When big ships like Westerdam call list Waterford as a port of call they’re really stopping at Dunmore East, a small village with a picturesque harbor that’s about a 30-plus minute drive from the bigger city.
It’s also a bit of a hassle from the ship as this is a tender port, which means Westerdam doesn’t dock in town; it anchors out in the harbor and transports passengers via tenders, also known as lifeboats. That adds another 45 minutes or so to the journey (leaving time to queue on either end and then the 20 minute, very beautiful ride to the town dock).
Dunmore East, which sits high on craggy rock cliffs, looks sweet and charming but there are few shops or services here (I did learn that Powers is the pub to visit but alas, no time). To get to Waterford itself you can take a taxi for about 25 Euro or, as the region laid on a shuttle, pay 4 Euro each way to ride a motorcoach; you’re dropped right by the slick and splashy tourist center. It’s got a museum, a few shops and a cafe.
For a long time Waterford’s claim to fame is of course the presence of the mighty Waterford Crystal factory. The company was sold and most operations moved away (some pieces, particularly large commissions and trophies and such, are still made here), but that’s left the city with a marketing challenge. Though it’s got quite a lot of history – dating back well before the year I was born! – its 17th century history is the most evident, lying at the bank of the River Suir (particularly notable are restored parts of a medieval wall).
It’s clear too, on this short visit that even beyond the significant loss of much of the crystal industry, Waterford has really struggled with the recession.
Here are some snaps from the day:
Unusually for a town of Waterford’s relatively small size, it’s got two cathedrals. Even more unusually, the Anglican Christ Church Cathedral and the Catholic Cathedral of the Most Holy Trinity were designed by the same architect. The former, pictured here, is one of the most beautiful, in a simple way, Anglican churches I’ve ever seen; walls are a buttercream color and it oozes peace and serenity. Holy Trinity is also simple in its own way (having just come off a trip to Italy, where churches are crammed with art and artifacts, it’s really really plain!), and is also beautiful but a bit moodier.

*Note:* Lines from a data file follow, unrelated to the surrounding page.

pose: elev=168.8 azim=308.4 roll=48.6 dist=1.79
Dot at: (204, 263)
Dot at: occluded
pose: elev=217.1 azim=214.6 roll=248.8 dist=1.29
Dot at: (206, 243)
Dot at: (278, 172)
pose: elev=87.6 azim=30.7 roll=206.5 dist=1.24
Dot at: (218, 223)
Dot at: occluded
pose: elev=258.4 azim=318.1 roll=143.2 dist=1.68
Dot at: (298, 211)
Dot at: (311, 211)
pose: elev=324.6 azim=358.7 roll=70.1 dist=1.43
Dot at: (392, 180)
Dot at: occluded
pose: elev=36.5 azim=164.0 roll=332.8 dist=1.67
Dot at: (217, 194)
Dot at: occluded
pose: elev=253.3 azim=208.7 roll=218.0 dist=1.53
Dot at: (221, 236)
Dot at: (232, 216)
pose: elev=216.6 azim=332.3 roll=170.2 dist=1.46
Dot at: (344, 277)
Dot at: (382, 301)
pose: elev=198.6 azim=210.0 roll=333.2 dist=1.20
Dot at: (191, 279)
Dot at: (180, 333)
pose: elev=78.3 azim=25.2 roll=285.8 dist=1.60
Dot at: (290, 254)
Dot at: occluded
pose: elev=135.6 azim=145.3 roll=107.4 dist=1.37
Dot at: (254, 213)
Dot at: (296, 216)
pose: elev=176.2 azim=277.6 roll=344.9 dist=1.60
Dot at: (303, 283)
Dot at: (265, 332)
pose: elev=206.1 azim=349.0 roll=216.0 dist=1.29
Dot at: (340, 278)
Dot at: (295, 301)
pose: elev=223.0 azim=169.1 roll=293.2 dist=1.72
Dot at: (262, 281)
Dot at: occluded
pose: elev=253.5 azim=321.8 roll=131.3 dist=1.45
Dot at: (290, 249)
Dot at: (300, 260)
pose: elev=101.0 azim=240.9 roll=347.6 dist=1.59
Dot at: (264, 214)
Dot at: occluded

You can see a number of deserted storefronts throughout the city’s retail area, but what I liked most about the shops is that so many had a local feel to them. You could find a handful of High Street chains like Debenhams, Monsoon, Boots and Next but they weren’t overpowering.
This sign, in Kilo’s Food Store, is pretty self-explanatory, don’t you think?!
The Hemporium purports to be a wacky, 1960s-like counterculture boutique with a “name your own price” bong collection and packaged herbs with brand names like Doobies that, according to the shop girl, are ersatz versions that have the same effect as the real thing.
Ireland of course is a country of readers and there’s no shortage of them here in Waterford. I don’t know though, this fantastic bookstore (with coffee bar and gift shop) has made it so comfortable to sit and stay for awhile, it feels more like a really swell library than a commercial enterprise.
One of the city’s best restaurants is La Boheme which alas, wasn’t open for lunch. But L’Atmosphere, a French country bistro, was – and it was magnificent (the duck confit, served in an iron pot, was superb).
The House of Waterford Crystal is described as a “fascinating visitor centre and crystal factory tour and an opulent retail store housing the largest collection of Waterford Crystal”.
To me it felt like a tourist trap with little authenticity (but a very nice loo if you need one) and very high prices on the crystal. When I popped in it seemed as if half the passengers from Westerdam were mingling around (most of whom were on shore tours).
We’re heading back to Westerdam from East Dunmore across a pretty rocky bay with swells so deep you expected wavelets to break into the tender. Alas, the ride was dry if a bit of a roller coaster and we set off this evening, under gloomy skies (that seem to be sticking with us).